Are you in no-mans-land when it comes to romantic gestures? If you’ve been trying any of these, then you’ve been doing it all wrong.
Being romantic is hard and, unfortunately, when you’re pursuing a woman, she’s going to expect you to pull out all of those aww-worthy stops. But what’s considered romantic nowadays? Throwing your coat over a rain-puddle might have flown in the 1920’s, but now, your girlfriend is more likely to laugh than swoon… and should you really be making a grand, public gesture of romance in your pursuit of love?
While some romantic comedies may try and steer you in the right direction, the truth is that most of these tricks are in line to get you a restraining order, not a fairy tale ending. If you’re trying hard to get the girl, and you feel like nothing is working, odds are you’re getting bad advice somewhere!
What “romantic” gestures do women hate?
Here are 7 seemingly romantic gestures you should probably leave on the back burner.
#1 Trying to be the man of her dreams. Doesn’t the idea of you being exactly the kind of person she wants you to be sound charming and romantic? This may work temporarily to get her to like you, but ultimately, this is a terrible idea for so many reasons.
First, you’re not being true to who you are. Second, you’re scamming her into liking you. And third, because of the former, she will likely end up resenting you for not being the person you claimed to be during the wooing stage of your courtship! Trying too hard to like everything she likes, or trying to force chemistry can come across as creepy.
#2 Buying her clothes. What better way to woo the girl of your dreams than to buy her some sexy lingerie or a hot summer dress to show her off in? Surely the brownie points will just pile up, right?
Wrong! While it may seem terribly romantic to dress your girlfriend, odds are she has her own tastes, especially when it comes to underwear and lingerie. Due to varying bust sizes from store to store, your gal will likely want to try it on before making her decision. Unless you’re an absolute genius when it comes to picking lingerie, this present is better left in gift card form!
#3 Not taking no for an answer. You know how in movies when the male lead is turned down, he proceeds to relentlessly pursue the woman of his dreams, often making grand gestures of love in the hope of winning her over? Examples include 10 Things I Hate about You, Say Anything, Just Friends, Grease, Can’t Hardly Wait, and, one of the worst ones, Love, Actually.
Let me be the first to say that not taking no for an answer is not romantic–it’s annoying.

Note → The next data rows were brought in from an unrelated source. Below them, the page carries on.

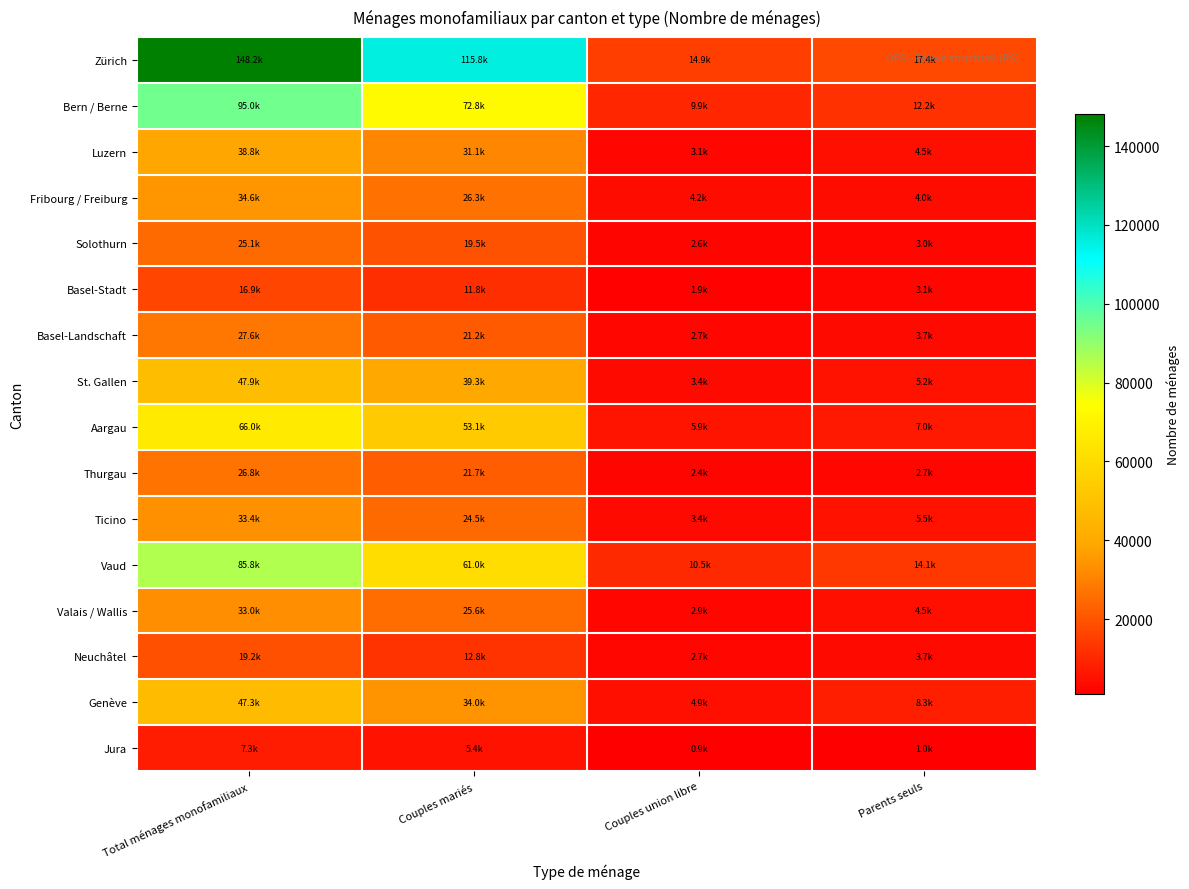

Reading left to right, extract all data points from this chart.

Zürich: Total ménages monofamiliaux=148183.0	Couples mariés=115753.5	Couples union libre=14948.1	Parents seuls=17359.1
Bern / Berne: Total ménages monofamiliaux=94989.3	Couples mariés=72791.5	Couples union libre=9883.6	Parents seuls=12196.1
Luzern: Total ménages monofamiliaux=38760.4	Couples mariés=31114.0	Couples union libre=3146.1	Parents seuls=4487.5
Fribourg / Freiburg: Total ménages monofamiliaux=34553.0	Couples mariés=26320.9	Couples union libre=4182.4	Parents seuls=4009.7
Solothurn: Total ménages monofamiliaux=25065.1	Couples mariés=19504.8	Couples union libre=2570.7	Parents seuls=2989.6
Basel-Stadt: Total ménages monofamiliaux=16886.8	Couples mariés=11824.7	Couples union libre=1886.9	Parents seuls=3144.1
Basel-Landschaft: Total ménages monofamiliaux=27609.2	Couples mariés=21173.5	Couples union libre=2733.0	Parents seuls=3683.6
St. Gallen: Total ménages monofamiliaux=47929.3	Couples mariés=39258.4	Couples union libre=3445.1	Parents seuls=5199.5
Aargau: Total ménages monofamiliaux=65960.1	Couples mariés=53052.9	Couples union libre=5912.3	Parents seuls=6970.7
Thurgau: Total ménages monofamiliaux=26813.6	Couples mariés=21653.8	Couples union libre=2436.5	Parents seuls=2696.9
Ticino: Total ménages monofamiliaux=33402.8	Couples mariés=24538.8	Couples union libre=3359.1	Parents seuls=5476.7
Vaud: Total ménages monofamiliaux=85783.6	Couples mariés=61038.6	Couples union libre=10456.1	Parents seuls=14104.4
Valais / Wallis: Total ménages monofamiliaux=33005.5	Couples mariés=25609.7	Couples union libre=2857.4	Parents seuls=4496.6
Neuchâtel: Total ménages monofamiliaux=19203.5	Couples mariés=12827.8	Couples union libre=2705.6	Parents seuls=3670.2
Genève: Total ménages monofamiliaux=47307.4	Couples mariés=34032.9	Couples union libre=4895.4	Parents seuls=8315.9
Jura: Total ménages monofamiliaux=7327.4	Couples mariés=5378.7	Couples union libre=911.9	Parents seuls=1036.8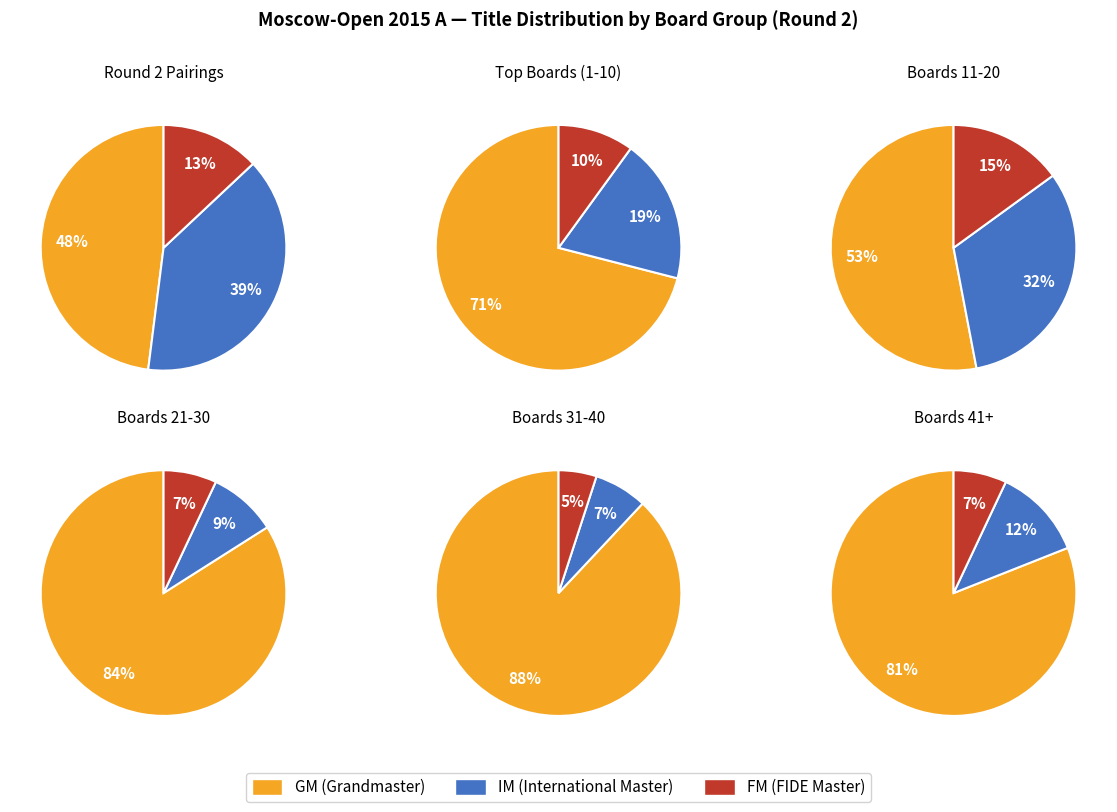

Does 5 account for over 50% of the chart?

No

If the object of your affections has turned you down, she probably feels awkward enough. She doesn’t need you shouting your affections all over town and making her feel even worse about having to turn you down a second *or twentieth* time.
#4 Too much too soon. If you’ve just started a romantic relationship with someone and you are absolutely brimming with affection, best to keep some of those feelings to yourself! Women love to feel cared about–everyone does–but showcasing a world of affection, compliments, romantic gestures, texts, goodnight emails, and good morning emails isn’t a way to romance her… it’s a way to scare her off!
This may seem like the exact opposite of everything you’ve ever heard about relationships, but the truth is that, just like men, some women can be incredibly put off by a clingy boyfriend at the beginning of a relationship. If you’re already telling her you love her a week or two into the relationship, she’s going to feel like she’ll never catch up to your insatiable appetite for her. Be balanced with your affection. [Read: 10 reasons saying “I love you” too soon sucks!]
#5 “Be the mother of my children.” Believe it or not, many men think this line is a romantic shoo-in. Why? The phrase obviously denotes that you’d like a future with the woman in question and are serious enough about her to want to start a family together. This may sound well and good to you, but to her, it may sound like more like a prison sentence.
This isn’t to say that having your baby would be torture for her, but does she even want children? Does she find this sentiment creepy or sweet? It’s best to really get to know your lover’s opinion of these things before busting out the fatherhood angle; otherwise, she may just be laughing about your line with her girlfriends!
#6 Making labels. I’ve had guys do this to me–claim I was their girlfriend when we’d only barely hung out. This is not romantic. It’s pushy, presumptuous, and irritating. The bottom line is this: don’t assume anything! Unless you’ve asked your love interest to be your girlfriend and she said yes, you probably shouldn’t change your relationship status anytime soon.
#7 Buying her gifts… for the house. So, you live with your sweetheart? Well then, a happy domestic life to you both! Just remember this last piece of advice: if you have an anniversary or present-worthy occasion coming up, don’t buy her a home-related gift.
Even though you now cohabitate, she might not want prior gifts of makeup and event tickets to be replaced by a crockpot, a new lamp, or the best new Swiffer on the market. Home gifts couldn’t be further from romantic, and will make her feel like she’s become a domestic bore to you–one that’s not worthy of truly feminine gifts!